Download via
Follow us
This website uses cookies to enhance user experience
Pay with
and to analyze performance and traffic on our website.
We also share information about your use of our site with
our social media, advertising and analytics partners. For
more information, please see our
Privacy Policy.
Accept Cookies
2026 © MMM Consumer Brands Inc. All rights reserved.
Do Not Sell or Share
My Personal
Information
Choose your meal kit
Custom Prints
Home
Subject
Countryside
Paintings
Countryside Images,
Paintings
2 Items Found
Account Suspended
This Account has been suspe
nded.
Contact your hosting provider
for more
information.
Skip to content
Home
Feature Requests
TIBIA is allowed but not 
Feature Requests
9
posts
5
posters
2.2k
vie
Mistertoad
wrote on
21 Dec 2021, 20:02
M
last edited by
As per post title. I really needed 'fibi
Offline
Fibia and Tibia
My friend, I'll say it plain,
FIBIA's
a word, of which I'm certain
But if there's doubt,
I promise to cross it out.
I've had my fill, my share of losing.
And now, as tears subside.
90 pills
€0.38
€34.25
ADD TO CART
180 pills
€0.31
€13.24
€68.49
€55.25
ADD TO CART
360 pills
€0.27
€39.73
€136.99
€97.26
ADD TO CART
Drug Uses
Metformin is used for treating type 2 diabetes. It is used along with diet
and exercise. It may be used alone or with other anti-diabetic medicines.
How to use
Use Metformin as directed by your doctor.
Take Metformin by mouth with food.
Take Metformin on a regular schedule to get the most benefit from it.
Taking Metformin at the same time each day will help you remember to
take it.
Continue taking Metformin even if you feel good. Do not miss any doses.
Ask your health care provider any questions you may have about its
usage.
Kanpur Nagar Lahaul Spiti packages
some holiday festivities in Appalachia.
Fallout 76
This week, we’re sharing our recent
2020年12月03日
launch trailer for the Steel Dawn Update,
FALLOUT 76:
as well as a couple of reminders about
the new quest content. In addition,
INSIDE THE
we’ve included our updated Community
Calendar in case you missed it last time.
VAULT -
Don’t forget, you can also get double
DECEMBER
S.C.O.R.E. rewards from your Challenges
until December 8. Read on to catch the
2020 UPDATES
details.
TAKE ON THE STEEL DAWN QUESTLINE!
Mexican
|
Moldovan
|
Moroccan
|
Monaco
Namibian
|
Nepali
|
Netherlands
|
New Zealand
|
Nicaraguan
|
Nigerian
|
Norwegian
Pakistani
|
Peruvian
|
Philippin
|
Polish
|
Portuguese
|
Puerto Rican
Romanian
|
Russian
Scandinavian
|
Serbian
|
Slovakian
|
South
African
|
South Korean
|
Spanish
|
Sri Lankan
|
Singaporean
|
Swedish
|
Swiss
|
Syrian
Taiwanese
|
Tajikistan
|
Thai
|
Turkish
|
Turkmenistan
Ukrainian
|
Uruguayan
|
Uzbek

+ + + + +

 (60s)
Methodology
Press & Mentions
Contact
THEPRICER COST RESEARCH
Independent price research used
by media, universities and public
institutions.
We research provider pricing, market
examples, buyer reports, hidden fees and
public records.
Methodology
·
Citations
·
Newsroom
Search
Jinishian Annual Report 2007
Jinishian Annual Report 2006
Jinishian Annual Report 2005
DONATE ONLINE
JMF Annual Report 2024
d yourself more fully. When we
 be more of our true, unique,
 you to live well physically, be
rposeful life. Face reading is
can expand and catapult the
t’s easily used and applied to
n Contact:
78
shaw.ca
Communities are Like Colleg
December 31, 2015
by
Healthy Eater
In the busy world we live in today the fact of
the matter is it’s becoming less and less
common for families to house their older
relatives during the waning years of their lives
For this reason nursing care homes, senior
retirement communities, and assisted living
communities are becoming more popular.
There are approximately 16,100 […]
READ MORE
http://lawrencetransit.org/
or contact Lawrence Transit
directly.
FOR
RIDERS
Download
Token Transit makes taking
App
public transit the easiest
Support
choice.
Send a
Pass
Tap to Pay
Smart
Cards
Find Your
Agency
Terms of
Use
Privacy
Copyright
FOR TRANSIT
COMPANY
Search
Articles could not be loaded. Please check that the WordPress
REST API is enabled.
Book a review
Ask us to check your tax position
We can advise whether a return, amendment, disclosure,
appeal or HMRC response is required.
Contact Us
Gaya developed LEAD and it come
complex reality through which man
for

+ + + + +

WHAT YOU HAVE TO DO:
Count the lines in the items above that contain the string "well", treating uppercase and lowercase as different. Reply with the number alone.

RESPONSE BOX:
2